I nodded in agreement.
My son sat on a stool in the kitchen—a cell phone held to his ear with one hand—a sandwich in the other. With great gusto, he took a bite that caused half the sandwich to disappear in his mouth. “Yup,” he mumbled into the phone. He listened intently, taking another bite that left only a piece of crust in his hand. He leaned back in the stool, stared at the ceiling, and then said, “Nope.”
“I wonder what he’s talking about,” I whispered to my husband.
“I have no clue,” he answered.
My son licked his finger and then began attaching leftover crumbs to it like it was a magnet.
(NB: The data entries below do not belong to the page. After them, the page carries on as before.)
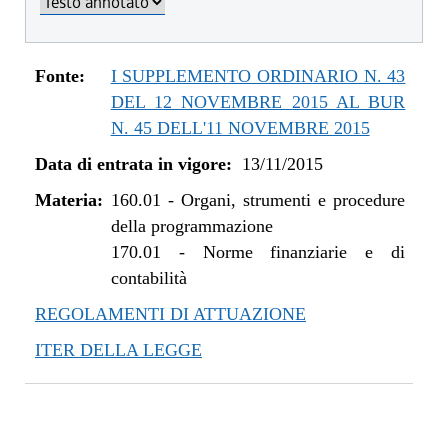
dal 01/01/2019 al 09/08/2019
dal 08/11/2018 al 31/12/2018
dal 29/03/2018 al 07/11/2018
Fonte:
I SUPPLEMENTO ORDINARIO N. 43
dal 10/08/2017 al 28/03/2018
DEL 12 NOVEMBRE 2015 AL BUR
dal 01/06/2017 al 09/08/2017
N. 45 DELL'11 NOVEMBRE 2015
dal 09/01/2017 al 31/05/2017
Data di entrata in vigore:
13/11/2015
dal 13/08/2016 al 08/01/2017
Materia:
dal 13/01/2016 al 12/08/2016
160.01
-
Organi, strumenti e procedure
della programmazione
dal 13/11/2015 al 12/01/2016
170.01
-
Norme finanziarie e di
contabilità
REGOLAMENTI DI ATTUAZIONE
ITER DELLA LEGGE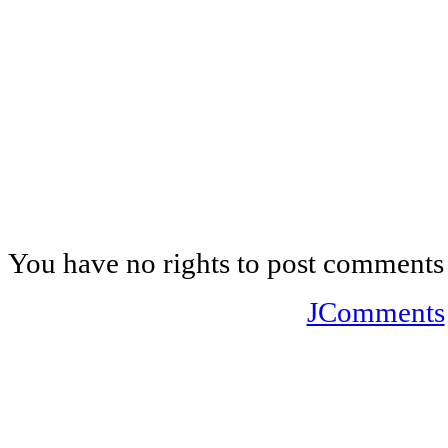
You have no rights to post comments
JComments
For a moment he stopped, looked at the ceiling again, and then said with a very serious face, “Funny.”
“How much do we pay a month for our cell phone service?” my husband asked.
“One hundred and fifty dollars,” I answered, “It’s quite a bargain, especially when we consider how well he’s learning to communicate with others.”
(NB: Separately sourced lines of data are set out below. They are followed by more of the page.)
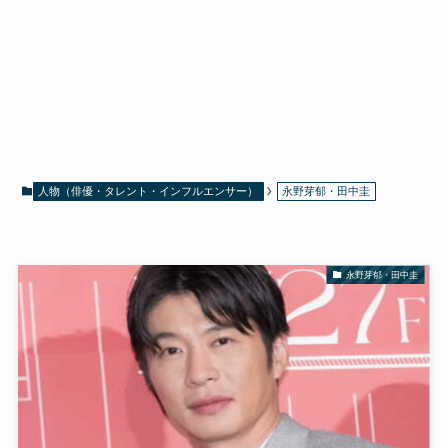
人物（俳優・タレント・インフルエンサー）
永野芽郁・田中圭
永野芽郁・田中圭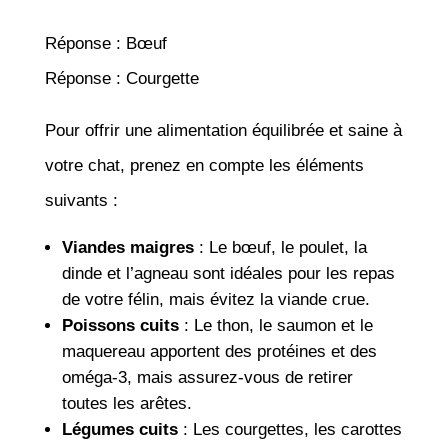
Réponse : Bœuf
Réponse : Courgette
Pour offrir une alimentation équilibrée et saine à
votre chat, prenez en compte les éléments
suivants :
Viandes maigres
: Le bœuf, le poulet, la
dinde et l’agneau sont idéales pour les repas
de votre félin, mais évitez la viande crue.
Poissons cuits
: Le thon, le saumon et le
maquereau apportent des protéines et des
oméga-3, mais assurez-vous de retirer
toutes les arêtes.
Légumes cuits
: Les courgettes, les carottes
A few seconds later, my son said, “Later,” into the phone and flipped it shut.
As he walked past us on his way to the computer in the basement, I wanted to tell him dinner would be ready shortly, but I knew better. A few minutes later, I sent him a text that took me 10 minutes to compose, “Dinner is ready.”
My husband looked over my shoulder. “Hey, you’re really getting a lot faster!” he complimented.
Just then my phone beeped. I flipped it open and sighed as I read my son’s lengthy response, “K.”
After he trudged upstairs and plopped himself in the chair next to me, I asked, “So, how was your day?”
“Good,” he said as he piled mashed potatoes on his plate and began stuffing roast beef in his mouth.
“Anything exciting happen?” I continued doggedly.
Now it was his turn to sigh. “Mom,” he slowly answered, “N-o.”
I turned to my husband, “Did he ever speak more than two words at a time?”
My husband shrugged his shoulders. “I can’t remember.”
As we both stared at our son shovel food in his mouth like he hadn’t eaten in three days, he stopped, looked at us, and said, “What?” He pushed his chair back, carried his plate to the counter, and said—you guessed it—“Later.” He disappeared into the depths of the basement once again.
“I think he gets this from your side of the family,” I said to my husband as I cleared the rest of the dishes from the table.
“My family is so talkative that the Chatty Cathy doll was modeled after us,” he answered, “On the other hand,” he said as he pointed to me for emphasis, “You come from a shy, quiet species not known for their prolific conversations.”
I glared at him. Unfortunately, I couldn’t think of a retort which only added fuel to the possibility that I had somehow unknowingly passed down a gene to my son that would cause him to conduct one-word conversations for the rest of his life.
As my husband and I rinsed dishes and loaded the dishwasher in silence, I knew we were both needlessly worrying if our combined DNA had somehow become as scary a mixture as ammonia and bleach. I finally broke the silence, “I think he’s a great kid,” I said, “And I think there’s nothing wrong with one-word conversations, do you?”
My husband grinned, “Nope.”
See? I always knew he got it from my husband’s side of the family.